I believe the oldest program that uses subcommand is the version
control system SCCS, from 1972, but I haven't been able to find out
which version added subcommands. Another version control system, CVS,
from 1990, seems to have had them the beginning. CVS was built on top
of yet another version control system, RCS, which had programs such as
ci
for "check in", and co
for "check out". CVS had a single
program, with subcommands:
$ cvs ci ...
$ cvs co ...
Later version control systems, such as Subversion, Arch, and Git, follow the subcommand pattern. Version control systems seem to inherently require the user to do a number of distinct operations, which fits the subcommand style well, and also avoids adding large numbers of individual programs (commands) to the shell, reducing name collisions.

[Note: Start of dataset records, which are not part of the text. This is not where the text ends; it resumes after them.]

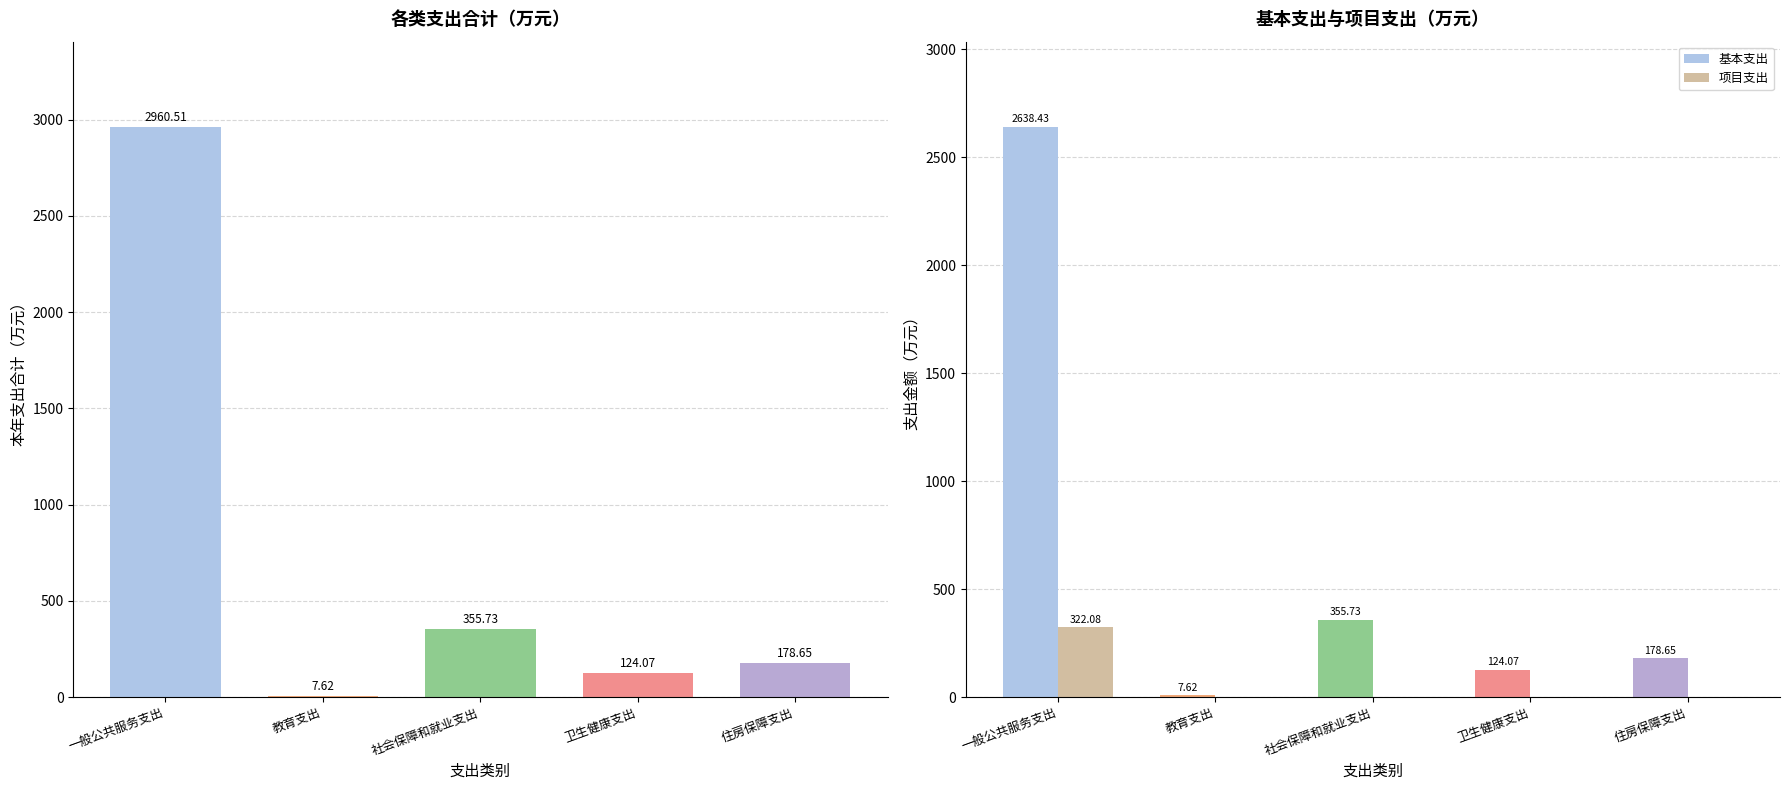

Which series has the largest total across all categories?

本年支出合计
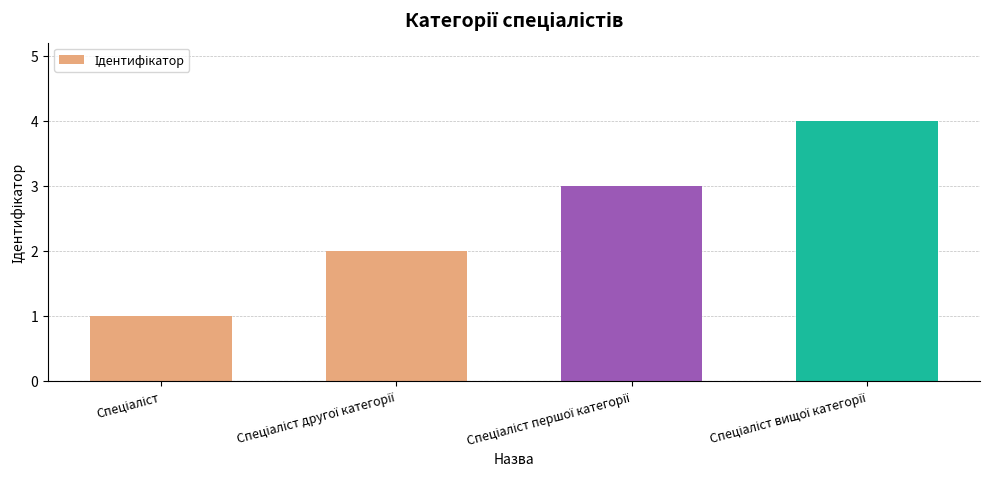

What is the maximum value shown in the chart?

4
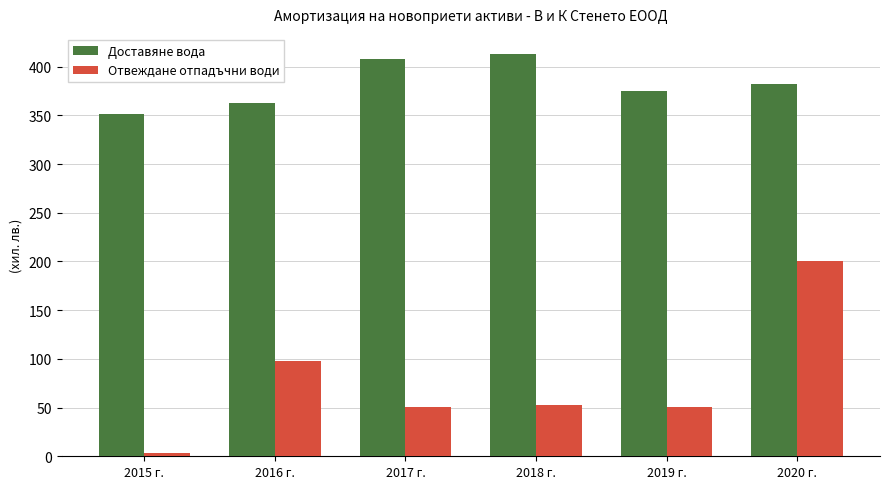

How many data points does each series have?

6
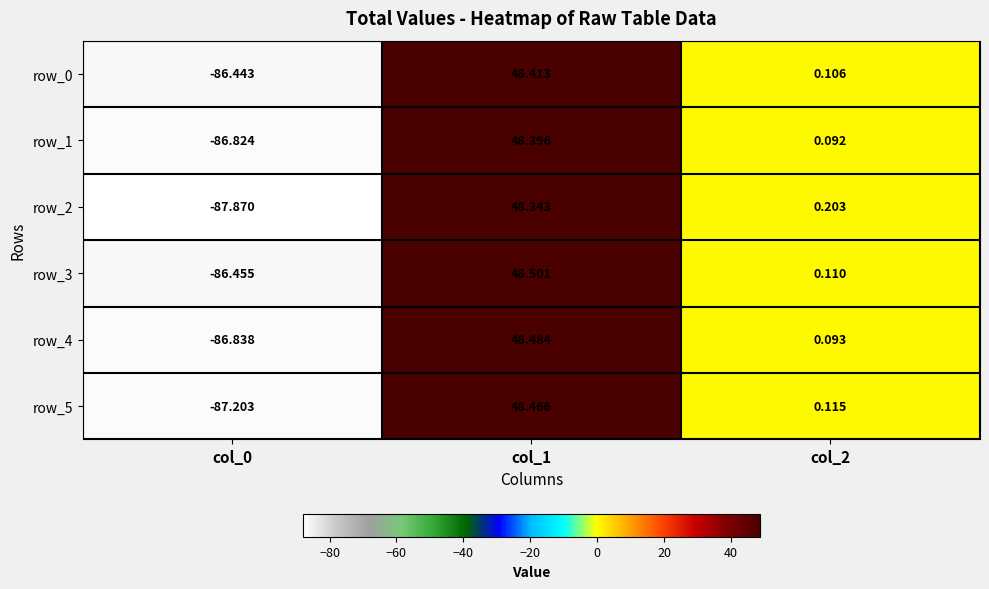

Count the number of categories in the chart.

3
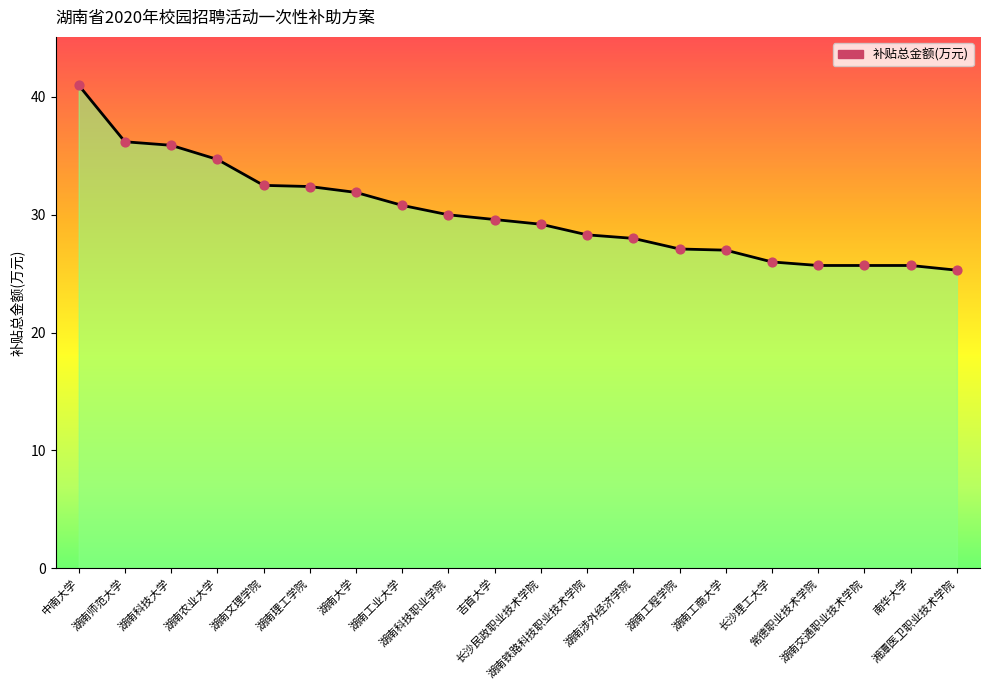

Between 中南大学 and 湖南大学, which is larger?

中南大学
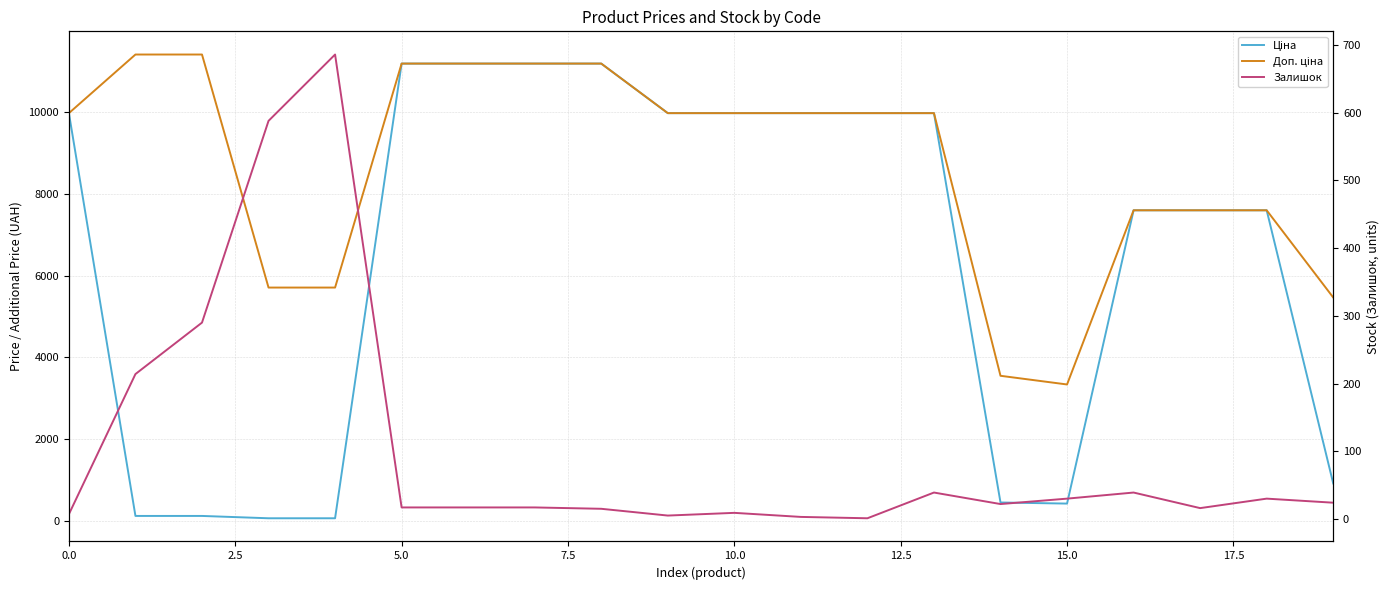

How many times do Залишок and Ціна cross each other?

2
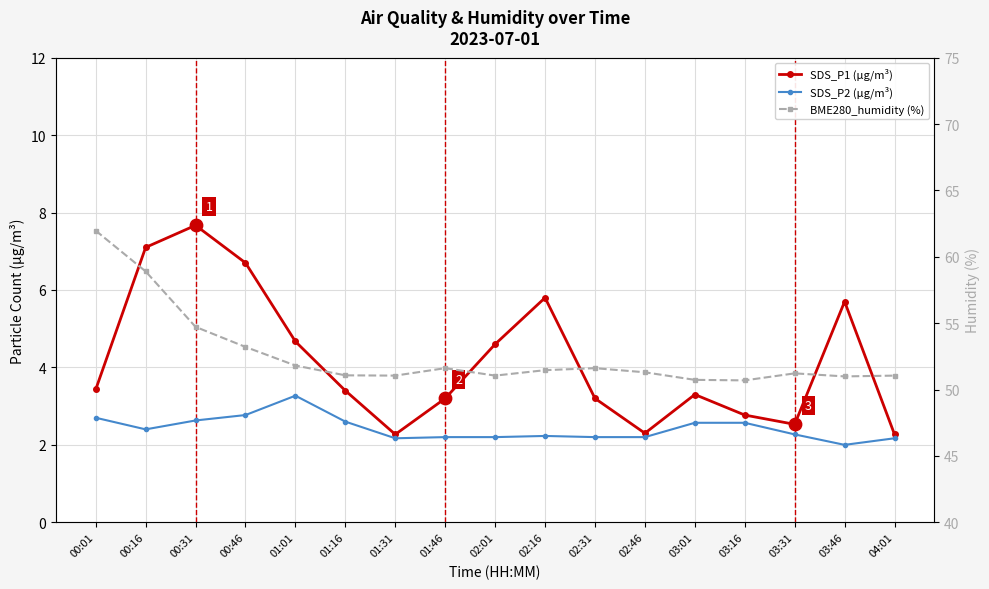

At which category is the sum across all series the highest?

00:16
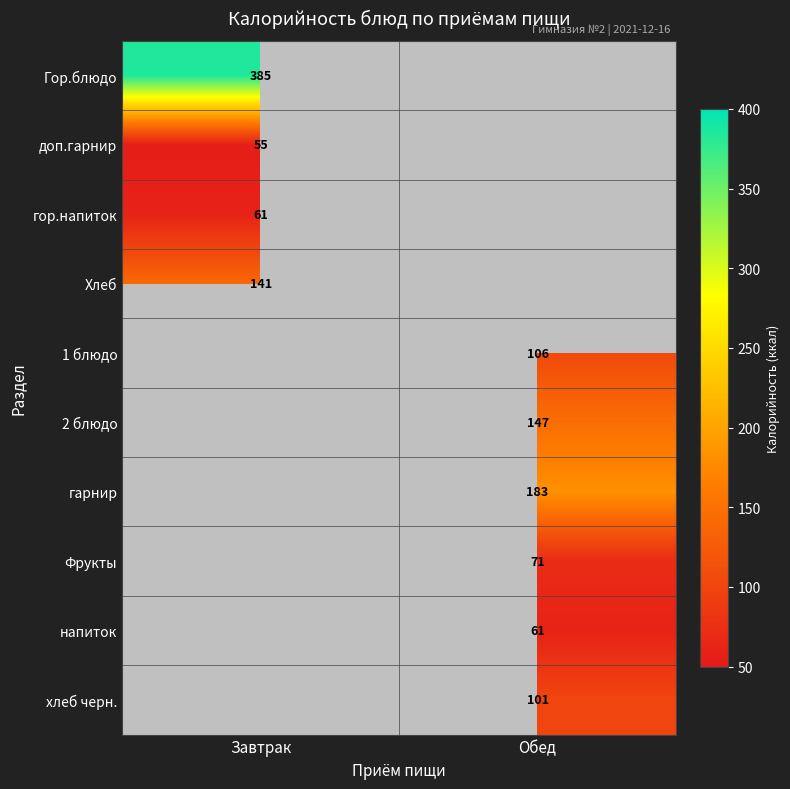

Is the value of гарнир at Обед greater than the value of Хлеб at Завтрак?

Yes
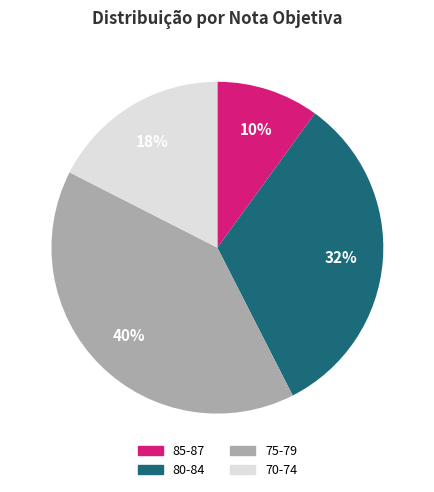

To the nearest percent, what is the difference between the largest and smallest slice percentages?

30%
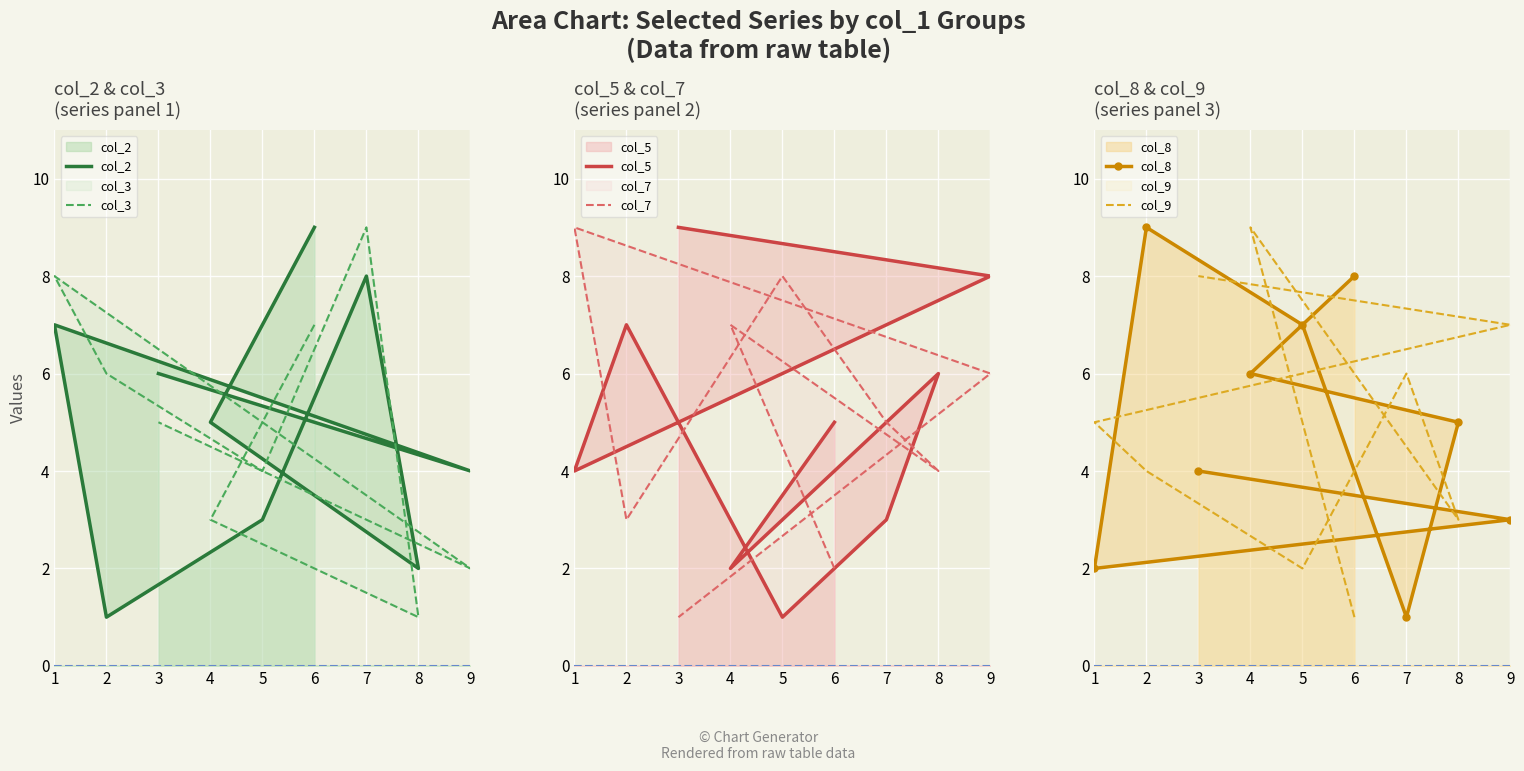

The value of col_3 at 2 is 2. True or false?

False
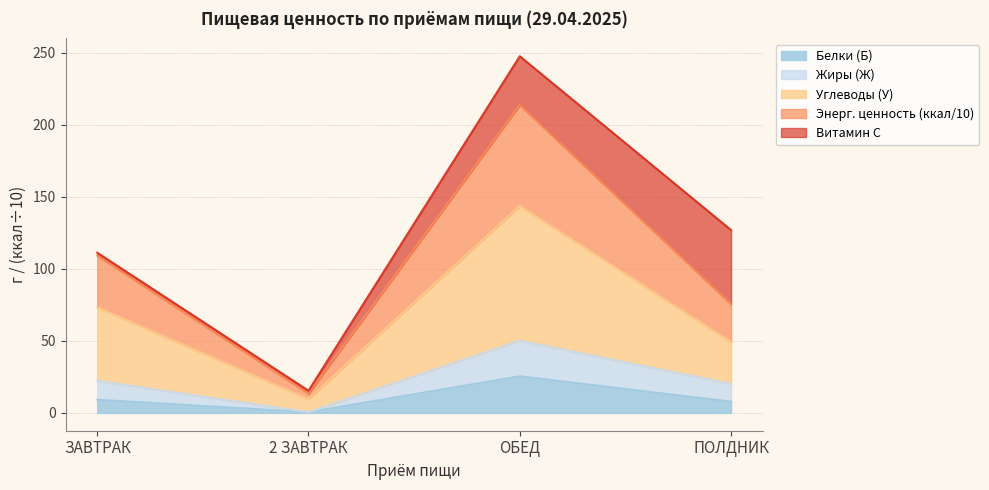

True or false: Жиры (Ж) and Энергетическая ценность (ккал) intersect in this chart.

False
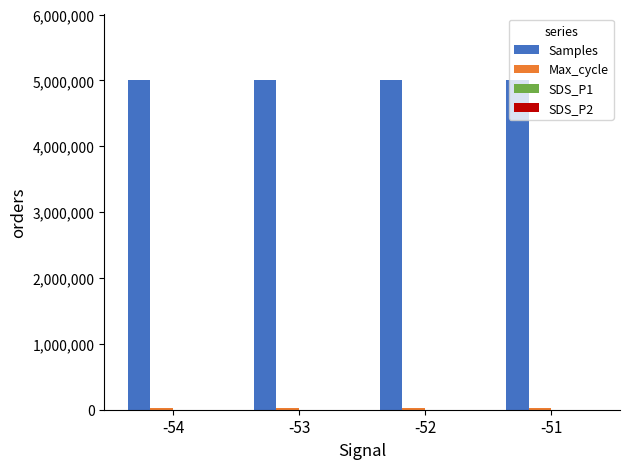

Which series has the largest total across all categories?

Samples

Subcommands add further complications to command line syntax, though,
when inevitably combined with options. The main command may have
options (often called "global options"), but so can subcommands. When
options can occur anywhere on the command line, is --version
a
global option, or specific to a subcommand? Worse, how does a program
parse a command line? If an option is specific to a subcommand, the
parsing needs to know which subcommand, if only so it knows whether
the options requires a value or not.
To solve this, some programs require global options to be before the subcommand, which is easy to implement. Others allow them anywhere. Everything seems to require per-subcommand options to come after the subcommand.
Summary
The early Unix developers who feared complexity were right, but also wrong. It would be intolerable to have to have a separate program for every combination of a program with options. To be fair, I don't think that's what they would've advocated: instead, I think, they would've advocated tools that can be combined, and to simplify things so that fewer tools are needed.
That's not what happened, alas, and we live in a world with a bit more complexity than is strictly speaking needed. If we were re-designing Unix from scratch, and didn't need to be backwards compatible, we could introduce a completely new syntax that is systematic, easy to remember, easy to use, and easy to implement. Alas.
None of this explains dd
.
-
The
--email
bit is a joke.↩